Submitted to: The Plant Journal
Publication Type: Peer Reviewed Journal
Publication Acceptance Date: 8/22/2024
Publication Date: 9/11/2024
Citation: He, C., Washburn, J.D., Schleif, N., Hao, Y., Kaeppler, H., Kaeppler, S., Zhang, Z., Yang, J., Liu, S. 2024. Trait association and prediction through integrative K-mer analysis. The Plant Journal. 120(2): 833-850. https://doi.org/10.1111/tpj.17012.
DOI: https://doi.org/10.1111/tpj.17012

Interpretive Summary: Genome-wide association study (GWAS) and genomic prediction (GP) are popular and effective methods for determining which genes potentially contribute to a trait, and for predicting how different individuals manifest that trait. Both methods traditionally require the mapping of DNA sequences to a reference sequenced genome. This mapping process is error prone and depends on the quality and existence of a reference genome. An alternative approach was developed and tested for using k-mers, short k-length fragments from DNA sequences, directly without a mapping step. This approach was shown to work in ways that are complimentary to traditional methods, and in some cases more accurate than those methods.

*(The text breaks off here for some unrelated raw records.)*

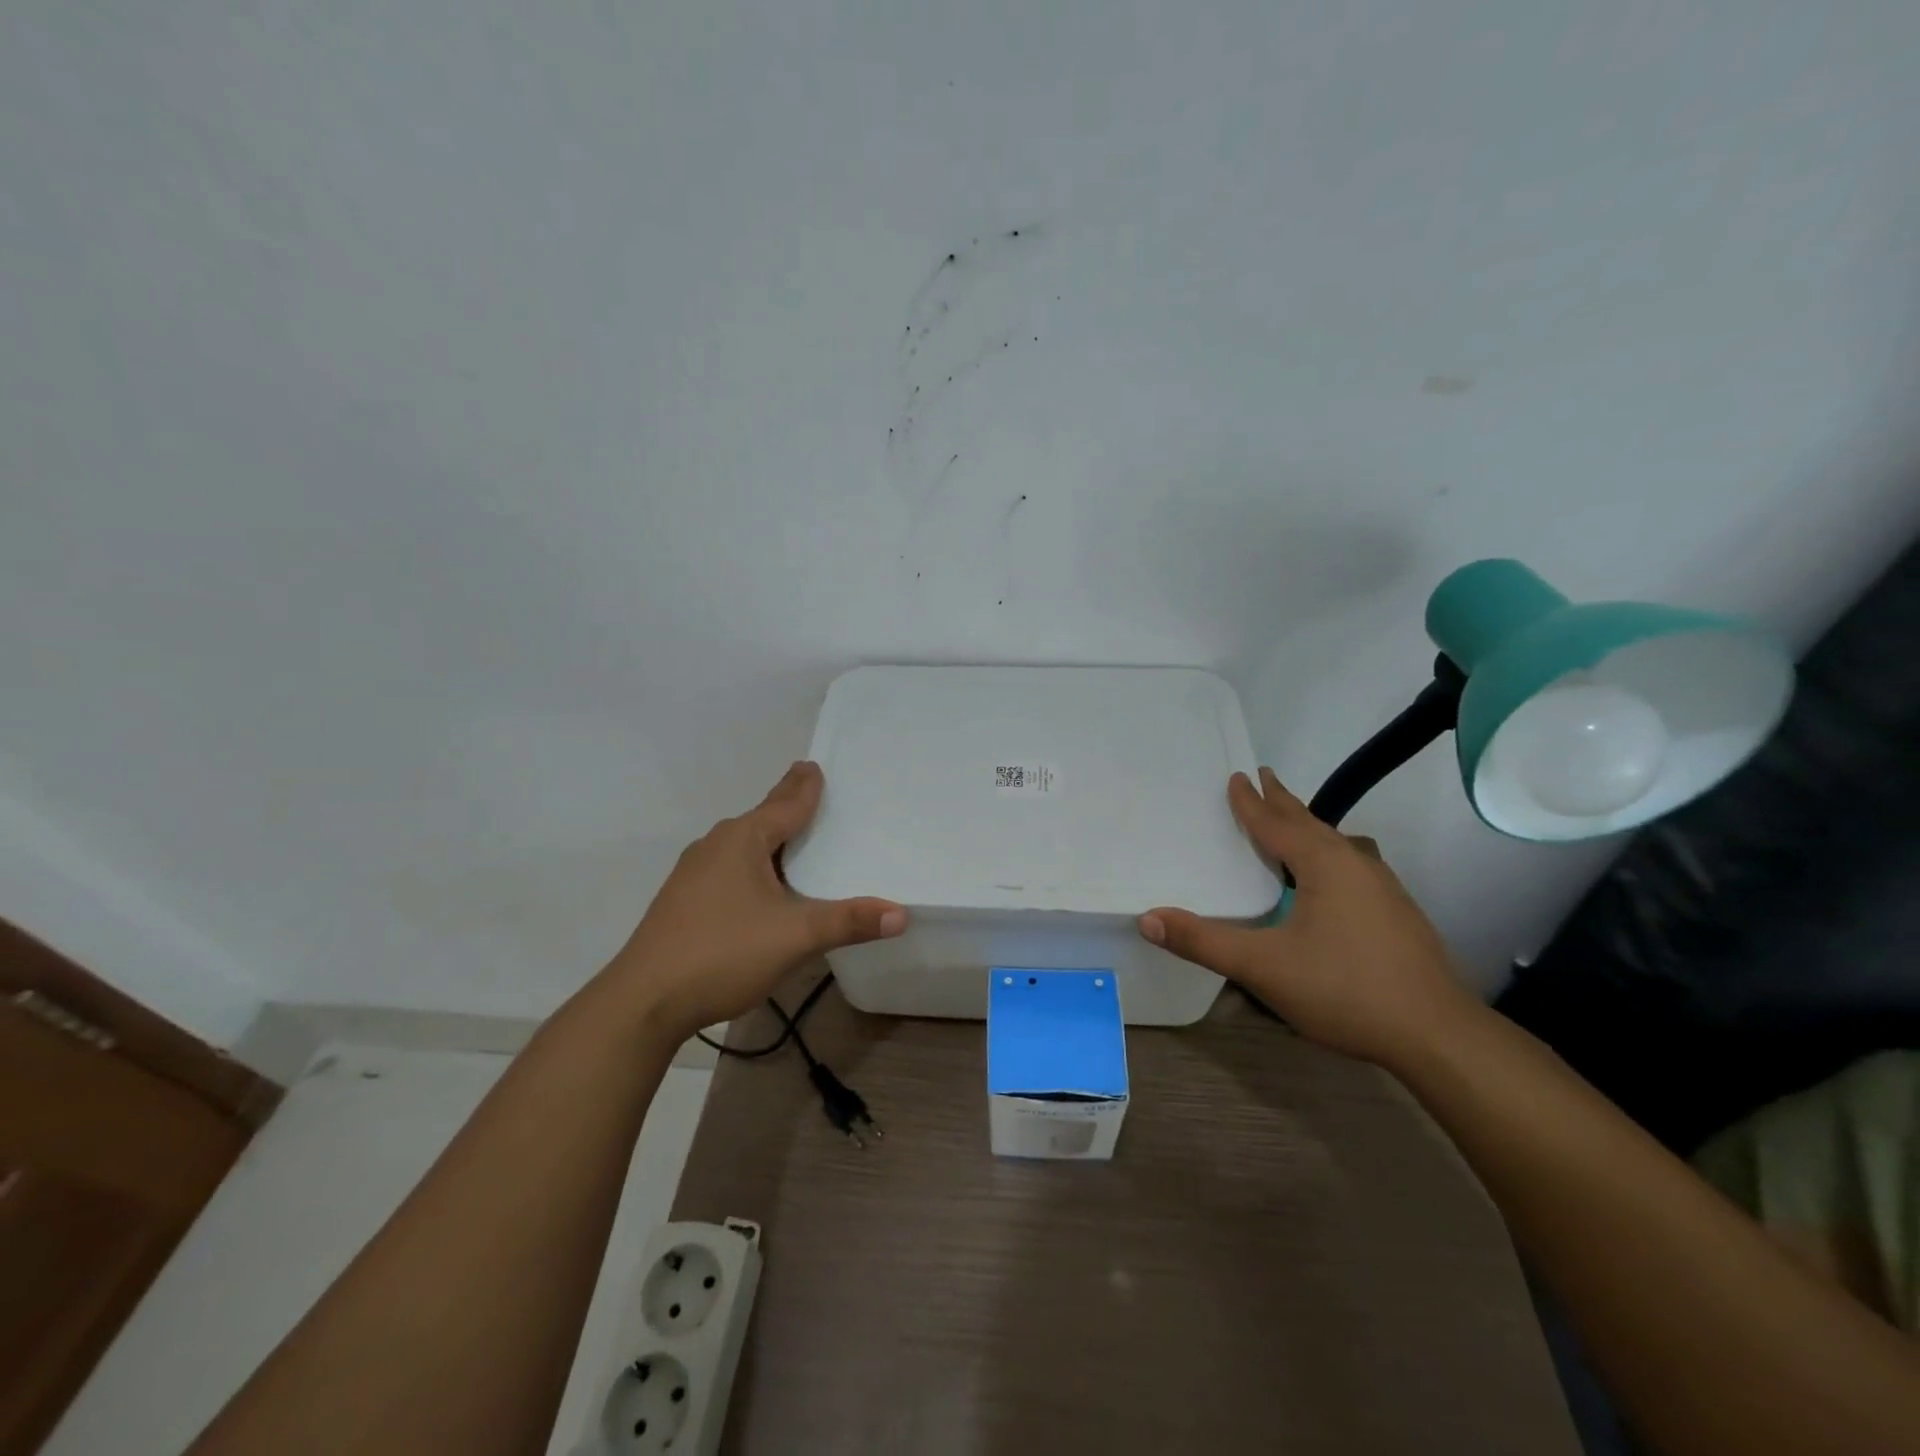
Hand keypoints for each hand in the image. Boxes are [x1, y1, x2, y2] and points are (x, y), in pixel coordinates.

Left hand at [605, 762, 906, 1042]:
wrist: (643, 1002)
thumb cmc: (722, 953)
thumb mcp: (795, 937)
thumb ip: (848, 922)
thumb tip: (901, 914)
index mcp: (742, 840)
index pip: (785, 803)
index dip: (804, 786)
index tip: (814, 765)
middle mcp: (716, 846)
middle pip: (762, 818)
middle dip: (787, 805)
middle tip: (811, 790)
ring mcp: (694, 873)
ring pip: (743, 845)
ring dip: (769, 838)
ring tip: (793, 836)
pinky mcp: (683, 900)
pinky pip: (729, 867)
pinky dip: (753, 864)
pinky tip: (761, 885)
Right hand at [1139, 768, 1479, 1067]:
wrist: (1437, 1035)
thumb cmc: (1345, 989)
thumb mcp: (1263, 966)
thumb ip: (1203, 942)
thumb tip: (1147, 919)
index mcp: (1325, 864)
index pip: (1277, 824)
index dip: (1252, 802)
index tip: (1237, 777)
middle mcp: (1356, 864)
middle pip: (1311, 824)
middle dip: (1284, 802)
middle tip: (1264, 778)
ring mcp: (1384, 889)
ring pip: (1337, 844)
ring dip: (1309, 828)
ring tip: (1292, 824)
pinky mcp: (1398, 914)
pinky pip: (1352, 866)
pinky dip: (1329, 856)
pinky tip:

Technical Abstract: Genome-wide association study (GWAS) with single nucleotide polymorphisms (SNPs) has been widelyused to explore genetic controls of phenotypic traits. Alternatively, GWAS can use counts of substrings of length k from longer sequencing reads, k-mers, as genotyping data. Using maize cob and kernel color traits, we demonstrated that k-mer GWAS can effectively identify associated k-mers. Co-expression analysis of kernel color k-mers and genes directly found k-mers from known causal genes. Analyzing complex traits of kernel oil and leaf angle resulted in k-mers from both known and candidate genes. A gene encoding a MADS transcription factor was functionally validated by showing that ectopic expression of the gene led to less upright leaves. Evolution analysis revealed most k-mers positively correlated with kernel oil were strongly selected against in maize populations, while most k-mers for upright leaf angle were positively selected. In addition, genomic prediction of kernel oil, leaf angle, and flowering time using k-mer data resulted in a similarly high prediction accuracy to the standard SNP-based method. Collectively, we showed k-mer GWAS is a powerful approach for identifying trait-associated genetic elements. Further, our results demonstrated the bridging role of k-mers for data integration and functional gene discovery.